*EXERCISE MATERIALS*

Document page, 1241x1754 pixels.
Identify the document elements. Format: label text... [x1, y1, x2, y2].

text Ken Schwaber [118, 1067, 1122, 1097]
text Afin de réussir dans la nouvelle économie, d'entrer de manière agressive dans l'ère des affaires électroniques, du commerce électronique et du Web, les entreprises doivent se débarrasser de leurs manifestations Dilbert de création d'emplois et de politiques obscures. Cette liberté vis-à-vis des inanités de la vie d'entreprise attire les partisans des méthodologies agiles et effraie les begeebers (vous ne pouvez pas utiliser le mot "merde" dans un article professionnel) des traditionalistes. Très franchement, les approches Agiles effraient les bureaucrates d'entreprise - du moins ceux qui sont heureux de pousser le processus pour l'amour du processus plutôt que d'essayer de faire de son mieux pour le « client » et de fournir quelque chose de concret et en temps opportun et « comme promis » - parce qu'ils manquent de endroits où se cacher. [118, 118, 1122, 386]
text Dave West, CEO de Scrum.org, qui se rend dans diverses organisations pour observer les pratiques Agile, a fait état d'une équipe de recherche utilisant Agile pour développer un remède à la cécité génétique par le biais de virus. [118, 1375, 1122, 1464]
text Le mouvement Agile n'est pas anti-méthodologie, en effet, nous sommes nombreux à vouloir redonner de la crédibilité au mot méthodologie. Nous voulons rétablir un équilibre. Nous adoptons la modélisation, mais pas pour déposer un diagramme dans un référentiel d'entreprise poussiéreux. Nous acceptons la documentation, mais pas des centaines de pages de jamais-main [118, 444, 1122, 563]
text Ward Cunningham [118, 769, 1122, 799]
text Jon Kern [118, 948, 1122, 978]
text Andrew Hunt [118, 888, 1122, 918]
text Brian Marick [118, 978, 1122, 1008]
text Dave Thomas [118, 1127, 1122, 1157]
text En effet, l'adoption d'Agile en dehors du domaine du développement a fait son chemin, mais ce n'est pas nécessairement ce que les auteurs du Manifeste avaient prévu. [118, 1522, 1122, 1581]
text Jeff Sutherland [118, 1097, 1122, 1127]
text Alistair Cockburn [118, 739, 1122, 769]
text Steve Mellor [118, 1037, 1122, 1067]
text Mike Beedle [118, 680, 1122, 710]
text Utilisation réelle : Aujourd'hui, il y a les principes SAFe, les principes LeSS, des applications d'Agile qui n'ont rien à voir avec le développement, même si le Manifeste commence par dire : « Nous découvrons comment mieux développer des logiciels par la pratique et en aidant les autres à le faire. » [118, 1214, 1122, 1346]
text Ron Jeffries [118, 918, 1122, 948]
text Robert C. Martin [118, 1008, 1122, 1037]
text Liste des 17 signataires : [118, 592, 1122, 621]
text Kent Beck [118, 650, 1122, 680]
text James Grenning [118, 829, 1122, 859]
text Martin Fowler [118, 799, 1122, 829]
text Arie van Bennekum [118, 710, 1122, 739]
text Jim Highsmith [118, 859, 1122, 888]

*TASK BRIEF*
All lines holding the word "développement" must be copied from the data.

*OUTPUT FOR THIS TASK*
text En effet, l'adoption d'Agile en dehors du domaine du développement a fait son chemin, mais ce n'est pas nécessairement ce que les auteurs du Manifeste avaient prévu. [118, 1522, 1122, 1581]
text Utilisation réelle : Aujourd'hui, il y a les principes SAFe, les principes LeSS, des applications d'Agile qui n'ont rien à voir avec le développement, même si le Manifeste commence par dire : « Nous découvrons comment mieux développer des logiciels par la pratique et en aidant les autres à le faire. » [118, 1214, 1122, 1346]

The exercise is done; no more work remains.